New Domino’s Australia boss ‘gets nerdy’ and goes back to basics
By Jessica Yun
Improving Australia’s biggest pizza chain from the inside out will be the legacy of Domino’s Pizza’s new chief executive officer Kerri Hayman, as the business hopes to convince investors it is firmly back on a path of growth.
Hayman, who started with the business 36 years ago as a pizza maker and last week took over the top job from her brother, group CEO and managing director Don Meij, signalled her intention to invest in training store workers to instil a culture of “obsession” with quality and boost pizza sales.
“When you have an obsession with the basics on making a great product, you’re going to do well. When you focus on your team members and get them to fall in love with the job, you’re going to do well,” she said.
”We get really nerdy with the things that we do in store. A simple thing like putting sauce on a pizza, how hard can that be? Well, looking at the tool we use to do that and making it easy for the team member to use, make it a training tool … There’s a lot that goes into it, more than what you probably think.“
Hayman started working at Domino’s in 1988 alongside her brother Meij, who was a store manager at the time.
She worked her way up to state manager before spending a few years in the UK as a senior operations executive, and nine years in the US as a franchisee of 14 stores before returning to the Australian business as chief operating officer in October 2023.
Franchisee profitability is a key priority for the new chief, who is ramping up training programs and wants to celebrate high-performing store workers. During Hayman’s 11 months as chief operating officer, customer satisfaction and product quality scores have improved to their best levels in three years.
“Coming into the business, it’s a new lens, new eyes [on] things that we changed our focus [from] over time,” she said.
”Just that little bit of extra attention to detail, heightening it that little bit more, where customers are telling us that these are the best pizzas that I’ve had in a while, I’m really enjoying that. They’re coming to us, they’re ordering more often, which is obviously what we want.“
Domino’s is at pains to demonstrate it has turned the corner on a bumpy few years in the Australian and international markets.
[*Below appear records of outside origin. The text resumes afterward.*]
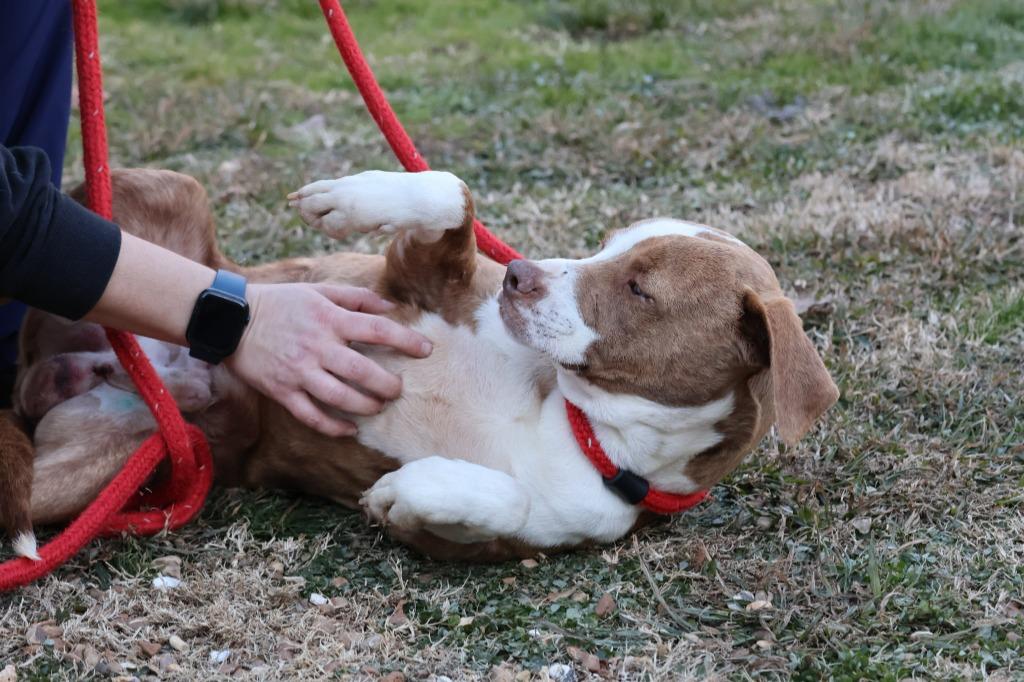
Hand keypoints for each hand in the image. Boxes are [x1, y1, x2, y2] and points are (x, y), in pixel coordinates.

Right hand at [226, 283, 431, 435]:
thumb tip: (391, 307)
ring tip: (377, 406)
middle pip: (363, 371)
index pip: (377, 330)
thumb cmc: (281, 302)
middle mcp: (317, 347)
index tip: (426, 350)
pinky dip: (333, 426)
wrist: (231, 319)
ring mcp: (299, 371)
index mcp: (330, 320)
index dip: (406, 340)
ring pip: (340, 397)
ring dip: (365, 406)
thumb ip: (357, 298)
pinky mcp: (283, 391)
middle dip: (387, 384)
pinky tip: (349, 429)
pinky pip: (311, 415)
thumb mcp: (319, 291)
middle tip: (398, 388)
Meij was forced to slash 200 jobs and reverse a 6 per cent delivery fee that was unpopular with customers and sent profits tumbling.
Meanwhile, growth ambitions in France, Japan, Italy and Malaysia have not gone to plan, and earlier this year it was forced to reveal its fourth profit downgrade in three years.
However, in the 2024 fiscal year the ASX-listed pizza maker’s global sales rose 4.6 per cent to $4 billion, with a similar 4.5 per cent rise in earnings to $362.7 million. Net profit sank 1.9 per cent to $120.4 million.
The Australian business, which has nearly 900 stores, had a 10.4 per cent improvement in underlying earnings to $124.1 million, representing the strongest same store growth (7.9 per cent) in seven years. Average franchise store profitability has risen 6.7 per cent to $97,400.
After shuttering more than a dozen underperforming stores, the pizza chain is eyeing new store openings in the current financial year.
The European business’ underlying earnings rose 33.8 per cent to $70.7 million, with Germany performing well, while France underperformed. The company has announced a final dividend of 50.4¢ a share.
Investors appeared unimpressed with the results, sending the share price 1.4 per cent lower after see-sawing throughout the day. Domino’s share price has lost more than 44 per cent of its value since the beginning of the year.
InvestorHub co-chief Ben Williamson said the change of leadership was a “new opportunity for Domino’s to engage a fundamentally different market” to when Meij took over in 2002, pointing to the excitement generated by burrito maker Guzman y Gomez’ blockbuster ASX debut.
While he said Meij had done an excellent job at engaging shareholders with his direct, engaged and transparent leadership style, he questioned whether time was up on the “traditional” approach.
“How is [Guzman y Gomez] valued almost the same as a company pulling profits almost 20 times larger? Quite simply: it has a better story in the market that is, crucially, driving a lot of investment from retail investors and advocacy from VCs,” Williamson said in a note.
“Meij’s approach may have made Domino’s a market darling up to 2021, but GYG’s fresh, energetic approach, along with a CEO who looks happier in a hoodie than a suit and tie, may represent a crucial lesson for businesses looking to excite investors going forward.”
While Hayman has spent nearly four decades in the Domino’s business, her career trajectory has not mimicked Meij’s, having spent more than a decade in the UK and US.
“We’re both massive Dominoids. We both love the brand,” she said. “We kind of have our own spaces that we exist in, but we grow at the same time, and we learned a lot off each other.”